Le Moderne dédaigné d'imaginer; mais expert à se servir des arts, il attend que chacun l'entraîne jusqu'où éclate sa puissance spéciale d'illusion, puis consent.
Il le fallait bien, que le Théâtre d'avant la Musique partit d'un concept autoritaire et naïf, quand ne disposaient pas de cette ressource nouvelle d'évocation ses chefs-d'oeuvres, hélas! gisant aux feuillets pieux du livre, sans l'espoir, pour aucun, d'en jaillir à nos solennités. Son jeu reste inhérent au passé, tel que le répudierait, à cause de cet intellectuel despotisme, une représentation populaire, la foule y voulant, selon la suggestion des arts, être maîtresse de sa créance. Une simple adjonction orchestrale change du tout au tout, annulant son principe même, l'ancien théâtre, et c'est comme strictement allégorique, que l'acte scénique maintenant, vide et abstrait en soi, impersonnel, a besoin, pour s'ébranler avec vraisemblance, de l'emploi du vivifiant effluve qu'épand la Musique.
Sa présence, rien de plus! à la Musique, est un triomphe, pour peu qu'elle ne s'applique point, même comme leur élargissement sublime, à d'antiques conditions, mais éclate la génératrice de toute vitalité: un auditoire éprouvera cette impression que, si l'orchestre cessait de déverser son influence, l'idole en scène resterait, aussitôt, statue.
Pouvait-il, quoique le Musicien et même le proche confident du secret de son Art, en simplifier l'attribution jusqu'à cette visée initiale? Semblable métamorphose s'indique au désintéressement du critique qui n'a pas derrière soi, prêt à se ruer d'impatience et de joie, l'abîme d'exécution musicale ici le plus tumultueux qu'homme ait contenu de son limpide vouloir.
Lui, fit ceci.
Allant au plus pressé il concilia toute une tradition intacte dans sa désuétude prochaine avec ce que de vierge et d'occulte il devinait sourdre, en ses partitions. A défaut d'une acuité de regard (qui n'eût été la cause que d'un suicide stérile), si vivace abonda l'étrange don d'assimilation de ce créateur quand même, que des deux éléments de beauté qui s'excluent ou, tout au moins, l'un l'autre s'ignorent, le drame personnel et la musique idéale, il effectua l'hymen.

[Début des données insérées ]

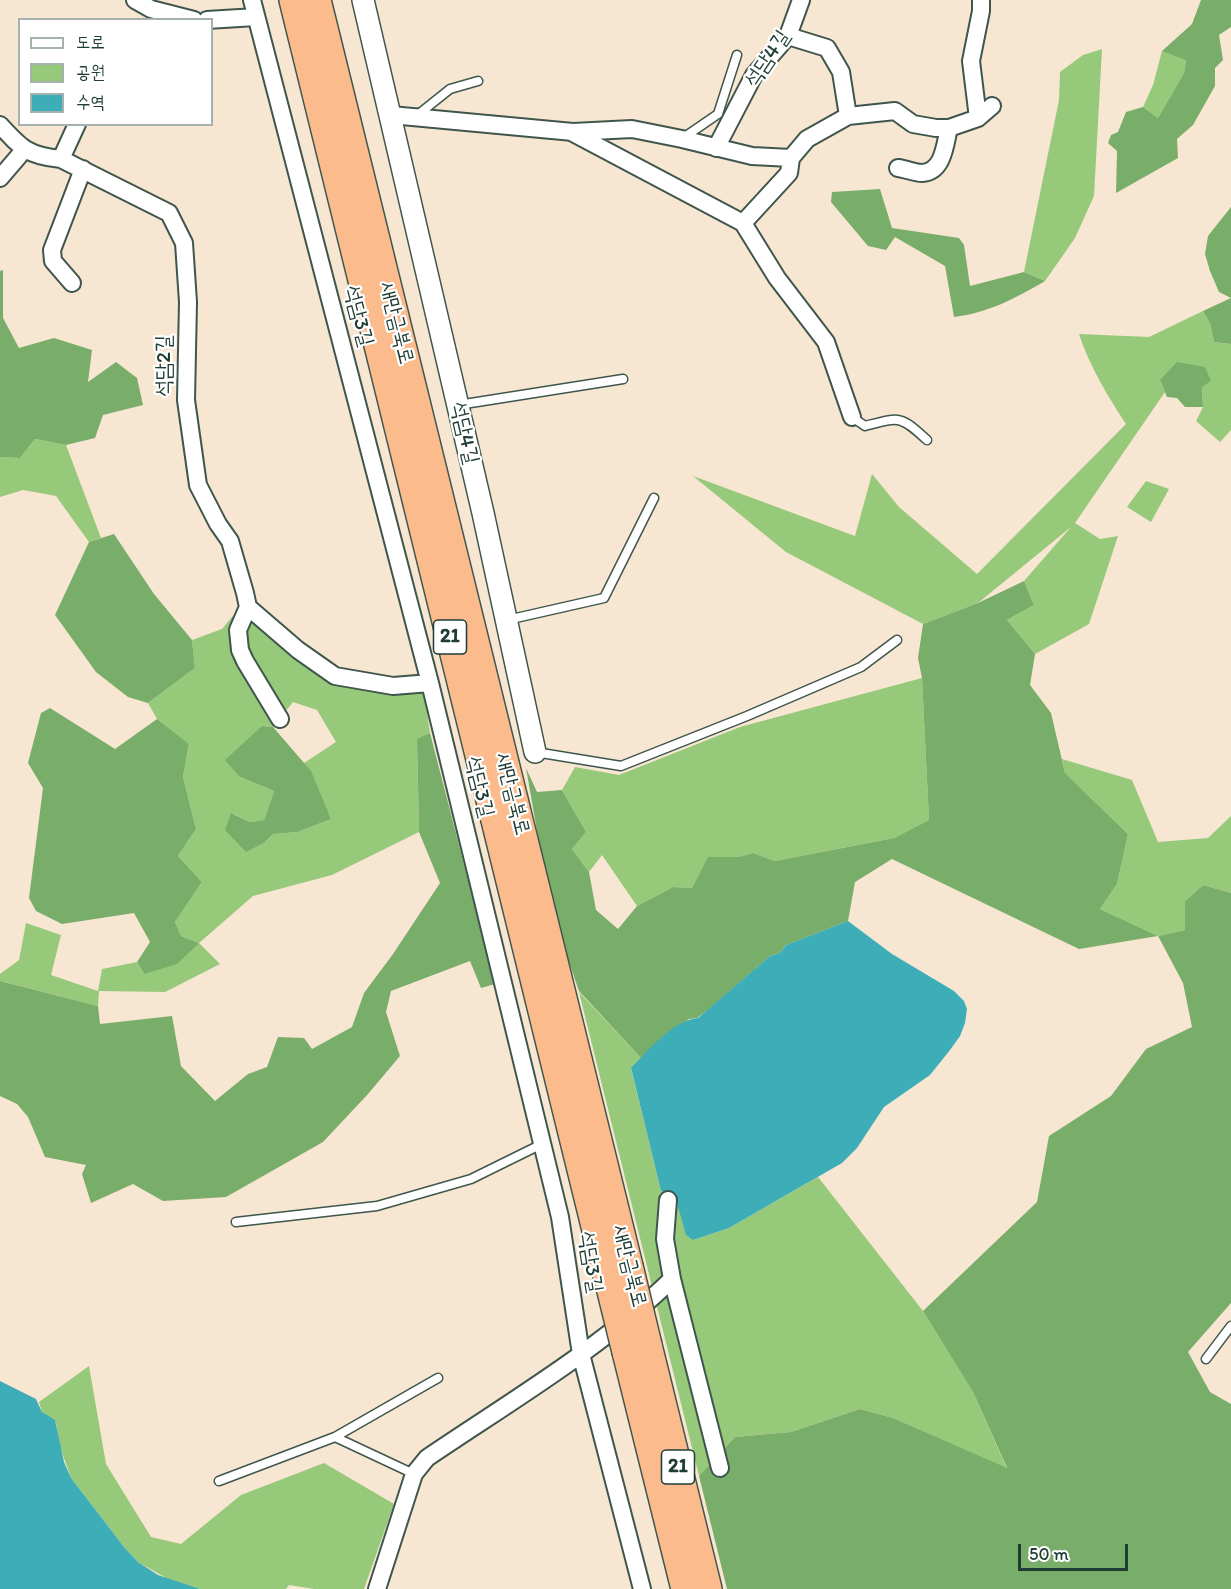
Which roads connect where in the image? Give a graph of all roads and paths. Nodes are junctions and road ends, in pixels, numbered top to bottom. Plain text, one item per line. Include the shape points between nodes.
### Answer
1 (135, 0) edge
2 (252, 0) edge
3 (293, 0) edge
4 (317, 0) edge
5 (363, 0) edge
6 (801, 0) edge
7 (981, 0) edge
8 (147, 14) edge
9 (256, 17) junction
10 (178, 18) edge
11 (213, 20) edge
12 (788, 36) junction
13 (737, 55) dead end
14 (478, 81) dead end
15 (992, 106) dead end
16 (391, 115) junction
17 (848, 116) junction
18 (415, 117) junction
19 (978, 118) junction
20 (0, 125) edge
21 (75, 126) edge
22 (949, 128) junction
23 (573, 132) junction
24 (682, 138) junction
25 (716, 148) junction
26 (24, 150) junction
27 (791, 158) junction
28 (61, 159) junction
29 (898, 168) dead end
30 (83, 169) junction
31 (0, 178) edge
32 (743, 223) junction
33 (72, 283) dead end
34 (623, 378) dead end
35 (458, 405) junction
36 (852, 417) joint
37 (927, 440) dead end
38 (654, 498) dead end
39 (248, 607) junction
40 (506, 620) junction
41 (897, 640) dead end
42 (430, 683) junction
43 (280, 719) dead end
44 (535, 752) joint
45 (542, 1144) junction
46 (668, 1200) dead end
47 (236, 1222) dead end
48 (618, 1271) junction
49 (672, 1279) junction
50 (1231, 1326) edge
51 (637, 1348) junction
52 (581, 1354) junction
53 (1206, 1359) dead end
54 (438, 1378) dead end
55 (335, 1437) junction
56 (720, 1468) dead end
57 (414, 1474) junction
58 (219, 1481) dead end
59 (377, 1589) edge
60 (642, 1589) edge
61 (685, 1589) edge
62 (708, 1589) edge

1 - 8 street
2 - 9 street, 석담3길
3 - 48 highway, 새만금북로 / 21
4 - 48 highway, 새만금북로 / 21
5 - 16 street, 석담4길
6 - 12 street, 석담4길
7 - 19 street via 971,60
8 - 10 street
9 - 11 street
9 - 42 street, 석담3길
12 - 17 street via 827,48 841,72
12 - 25 street, 석담4길 via 754,75
13 - 24 lane via 718,114
14 - 18 lane via 450,89
15 - 19 street
16 - 18 street
16 - 35 street, 석담4길
17 - 22 street via 896,111 913,123
17 - 27 street via 807,139
18 - 23 street
19 - 22 street
20 - 26 street
21 - 28 street
22 - 29 street via 941,160 933,170 923,173
23 - 24 street via 632,129
23 - 32 street
24 - 25 street
25 - 27 street via 752,156
26 - 28 street, 석담2길
26 - 31 street
27 - 32 street via 789,173
28 - 30 street, 석담2길
30 - 33 street via 52,250 53,261
30 - 39 street, 석담2길 via 169,213 184,243 188,303 186,400 198,485 230,541
32 - 36 street via 777,278 826,342
34 - 35 lane
35 - 40 street, 석담4길
36 - 37 lane via 865,426 896,418 908,422
38 - 40 lane via 604,597
39 - 42 street via 335,676 393,686
39 - 43 street via 238,630 240,650
40 - 44 street, 석담4길
41 - 44 lane via 861,666 621,766
42 - 45 street, 석담3길
45 - 47 lane via 471,1179 377,1206
45 - 52 street, 석담3길 via 560,1217
46 - 49 street via 665,1239
48 - 51 highway, 새만금북로 / 21, bridge
49 - 52 street
49 - 56 street
50 - 53 lane
51 - 61 highway, 새만금북로 / 21
51 - 62 highway, 새만금북로 / 21
52 - 57 street via 427,1458
52 - 60 street, 석담3길
54 - 55 lane
55 - 57 lane
55 - 58 lane
57 - 59 street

Oui, à j'aide d'un harmonieux compromis, suscitant une phase exacte du théâtre, laquelle répond, comme par surprise, à la disposition de sa race!
Quoique philosophiquement elle ne fasse encore là que se juxtaposer, la Musique (je somme qu'on insinue d'où elle poind, son sens premier et sa fatalité,) pénètre et enveloppe le Drame de par l'éblouissante volonté du jongleur inclus dans le mage; de fait, on peut dire qu'elle s'y allie: pas d'ingénuité ou de profondeur qu'avec un éveil enthousiaste il ne prodigue dans ce dessein, sauf que le principe même de la Musique échappe.
Le tact est merveille qui, sans totalement en transformer aucune, opère, sur la scène et dans la symphonie, la fusion de ces formes de plaisir disparates.
Maintenant, en effet, une musique qui n'a de cet art que l'observance des lois très complexes, seulement d'abord le flottant et l'infus, confond les couleurs et les lignes du personnage avec les timbres et les thèmes en une ambiance plus riche de Rêverie que tout air d'ici-bas, déité costumée aux invisibles plis d'un tissu d'accords; ou va l'enlever de sa vague de Passion, au déchaînement trop vaste vers un seul, le précipiter, le tordre: et le soustraire à sa notion, perdue devant cet afflux surhumain, pour lui la faire ressaisir quand il domptera tout par le chant, jailli dans un déchirement de la pensée inspiratrice. Toujours ce héros, qui foule une brume autant que notre sol, se montrera dans un lointain que comble la vapeur des plaintes, des gloires, et de la joie émises par l'instrumentation, reculé ainsi à des commencements. Il n'agit qu'entouré, à la Grecque, de la stupeur mêlée d'intimité qu'éprouvé une assistance devant des mythes qui n'ont presque jamais été, tant leur instinctif passé s'isole! sans cesser cependant d'y bénéficier des familiers dehors de l'individu humain. Même certains satisfont à l'esprit par ce fait de ne sembler pas dépourvus de toute accointance avec de hasardeux symboles.
Voici à la rampe intronisée la Légende.